Steiner's research focuses on atmospheric chemistry, and specifically, exchanges between the biosphere and the atmosphere. One of the most prominent publications she worked on focused on furthering climate change research worldwide through the use of climate modeling, while other highly cited publications focus on air pollution's effect on regional air quality. Through the use of a wide range of techniques and tools, Steiner has made significant contributions to the field's understanding of biosphere-atmosphere feedbacks.

== Awards and honors ==
• University of Michigan Harold R. Johnson Diversity Service Award 2018. Steiner received this award as an acknowledgement of her hard work to diversify and strengthen the scientific community. She was commended for her initiative in founding the Earth Science Women’s Network, as well as her work as Chair for the University of Michigan's CoE Dean's Advisory Committee on Female Faculty.

• American Geophysical Union Atmospheric Sciences Ascent Award 2015. This award recognized Steiner as a leader in the field for her notable research, work founding the Earth Science Women’s Network, and for serving as the editor for the Journal of Geophysical Research: Atmospheres.
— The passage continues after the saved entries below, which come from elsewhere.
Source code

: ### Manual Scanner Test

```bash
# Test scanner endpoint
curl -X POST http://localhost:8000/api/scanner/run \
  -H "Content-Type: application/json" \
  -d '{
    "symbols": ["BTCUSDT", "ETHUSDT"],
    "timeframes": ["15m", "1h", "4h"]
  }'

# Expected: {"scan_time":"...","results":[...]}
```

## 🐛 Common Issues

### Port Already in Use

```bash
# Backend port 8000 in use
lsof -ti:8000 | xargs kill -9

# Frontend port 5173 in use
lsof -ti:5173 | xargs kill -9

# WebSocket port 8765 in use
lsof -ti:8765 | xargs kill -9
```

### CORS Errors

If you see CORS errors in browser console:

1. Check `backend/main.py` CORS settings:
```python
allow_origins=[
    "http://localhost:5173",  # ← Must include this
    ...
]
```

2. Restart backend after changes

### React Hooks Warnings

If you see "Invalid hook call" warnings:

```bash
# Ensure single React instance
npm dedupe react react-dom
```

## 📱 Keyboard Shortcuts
• University of Michigan Henry Russel Award 2013

• University of Michigan AOSS Faculty Achievement Award 2011

• National Science Foundation CAREER Award 2010

• Early Career Award, Gordon Conference for Biogenic Hydrocarbons 2004

• Early Career Award, Gordon Conference for Atmospheric Chemistry (ACCESS) 2003

• NCAR Atmospheric Chemistry Division Fellowship 2003

• NASA Earth System Science Fellowship 2000-2003

• Senior Dean’s Fellow Award, School of Earth & Atmospheric Sciences, Georgia Tech 2002

• Young Scientists’ Summer Fellowship, IIASA 2000

• William B. Rhodes Graduate Fellowship, School of EAS, Georgia Tech 1999-2000

== Selected publications ==
- Pal, Jeremy S. (2007). "Regional Climate Modeling for the Developing World: The ICTP RegCM3 and RegCNET"
- Michalak, A. M. (2013). "Record-setting algal bloom in Lake Erie caused by agricultural and meteorological trends consistent with expected future conditions"
- Fiore, Arlene M. (2012). "Global air quality and climate"
- Steiner, Allison L. (2006). "Influence of future climate and emissions on regional air quality in California"
- Steiner, Allison L. (2009). "Land surface coupling in regional climate simulations of the West African monsoon"

== Public engagement ==
As part of research conducted under the CAREER Award Steiner received in 2010, Steiner worked with middle and high schoolers in Detroit, Michigan and Ypsilanti, Michigan to introduce them to the scientific method and improve the development of the pollen emissions model used in her research.

== Personal life ==

Allison Steiner is married to Deryl Seale.